Agent Self-Improvement Reference

Covers two complementary patterns for AI agents working on platform engineering tasks:

  1. Self-Improving Agent — structured capture of mistakes, learnings, and feature requests into a .learnings/ directory so lessons persist across sessions and get promoted to project memory.
  2. Proactive Agent — behavioral framework for safe, intentional proactive action: WAL protocol, working buffer, decision scoring, and six operating pillars.

Why this matters

AI agents forget between sessions. Without structure:

  • Mistakes repeat because context is lost at compaction or session end
  • Agents act on guesses when verification is cheaper
  • Proactive actions are either too aggressive (causing drift) or too passive (requiring hand-holding)
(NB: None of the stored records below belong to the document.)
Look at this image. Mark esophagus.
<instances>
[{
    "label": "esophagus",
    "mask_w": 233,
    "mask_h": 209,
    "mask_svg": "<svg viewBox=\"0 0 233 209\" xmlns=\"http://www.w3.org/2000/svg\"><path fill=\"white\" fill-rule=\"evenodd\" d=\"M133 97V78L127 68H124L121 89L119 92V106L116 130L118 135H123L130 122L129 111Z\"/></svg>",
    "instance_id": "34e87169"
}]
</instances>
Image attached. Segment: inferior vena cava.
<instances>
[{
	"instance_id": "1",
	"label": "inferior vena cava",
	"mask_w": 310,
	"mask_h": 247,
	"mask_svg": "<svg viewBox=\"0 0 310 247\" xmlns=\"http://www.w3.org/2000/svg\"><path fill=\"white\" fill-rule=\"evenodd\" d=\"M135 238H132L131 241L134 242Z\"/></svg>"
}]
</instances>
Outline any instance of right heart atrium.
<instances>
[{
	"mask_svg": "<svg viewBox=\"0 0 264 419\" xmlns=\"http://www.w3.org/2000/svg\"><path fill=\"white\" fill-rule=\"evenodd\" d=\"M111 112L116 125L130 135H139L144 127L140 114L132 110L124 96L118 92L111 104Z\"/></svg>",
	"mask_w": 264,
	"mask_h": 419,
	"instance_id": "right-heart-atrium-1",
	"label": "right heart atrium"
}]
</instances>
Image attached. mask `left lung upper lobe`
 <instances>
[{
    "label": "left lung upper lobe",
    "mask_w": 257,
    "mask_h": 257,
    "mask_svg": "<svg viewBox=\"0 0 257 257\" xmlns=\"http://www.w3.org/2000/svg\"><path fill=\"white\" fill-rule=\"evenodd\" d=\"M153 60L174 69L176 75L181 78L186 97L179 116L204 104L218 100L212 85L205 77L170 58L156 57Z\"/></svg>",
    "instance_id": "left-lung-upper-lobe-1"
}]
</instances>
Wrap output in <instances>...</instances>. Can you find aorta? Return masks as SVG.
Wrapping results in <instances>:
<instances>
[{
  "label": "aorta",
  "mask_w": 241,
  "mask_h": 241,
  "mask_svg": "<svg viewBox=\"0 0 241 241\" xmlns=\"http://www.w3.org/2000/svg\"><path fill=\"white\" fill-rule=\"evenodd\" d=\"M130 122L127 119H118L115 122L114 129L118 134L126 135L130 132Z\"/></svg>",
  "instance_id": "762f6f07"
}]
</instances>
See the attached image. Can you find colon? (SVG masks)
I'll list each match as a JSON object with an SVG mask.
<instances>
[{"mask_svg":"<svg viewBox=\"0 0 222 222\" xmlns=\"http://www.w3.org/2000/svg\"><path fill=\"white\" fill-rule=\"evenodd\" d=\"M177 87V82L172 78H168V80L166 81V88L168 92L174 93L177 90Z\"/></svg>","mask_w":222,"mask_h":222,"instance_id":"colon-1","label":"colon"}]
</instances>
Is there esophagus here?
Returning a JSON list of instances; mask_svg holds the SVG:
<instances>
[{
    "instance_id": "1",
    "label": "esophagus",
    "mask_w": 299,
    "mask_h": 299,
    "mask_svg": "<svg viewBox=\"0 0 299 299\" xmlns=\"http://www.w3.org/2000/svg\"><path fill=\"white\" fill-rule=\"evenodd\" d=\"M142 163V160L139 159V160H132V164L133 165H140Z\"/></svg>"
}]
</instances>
These two patterns address those failure modes at the source.


Part 1: Self-Improving Agent

Directory layout

Bootstrap with /platform-skills:self-improve init global (cross-project) or /platform-skills:self-improve init local (project-scoped), or copy from examples/agent-self-improve/:

.learnings/
  LEARNINGS.md         # Positive learnings — LRN-YYYYMMDD-NNN
  ERRORS.md            # Mistakes made — ERR-YYYYMMDD-NNN
  FEATURE_REQUESTS.md  # Recurring unmet needs — FEAT-YYYYMMDD-NNN
memory/
  working-buffer.md    # WAL scratchpad (see Part 2)
  SESSION-STATE.md     # Always-on session capture (see Part 2)
  YYYY-MM-DD.md        # Daily notes — rolling per-day log (see Part 2)

Add to .gitignore if these are personal/local notes:

.learnings/
memory/

Or commit them if they are team-shared project memory.

Global vs project scope

The init mode asks which scope to use before creating anything:

ScopeBase path (LEARNINGS_BASE)When to use
Global~/.claude/Learnings apply across all projects — recommended default for individuals
Project. (current working directory)Team-shared memory committed to the repo

Auto-detection order (used by all modes except init):

  1. ~/.claude/.learnings/ exists → global setup detected, use ~/.claude/
  2. .learnings/ exists in $PWD → project setup detected, use .
  3. Neither exists → default to ~/.claude/ and auto-create

Promotion targets are always project-local regardless of scope. CLAUDE.md, AGENTS.md, and .github/copilot-instructions.md live in the project repo — only the capture files (.learnings/, memory/) follow LEARNINGS_BASE.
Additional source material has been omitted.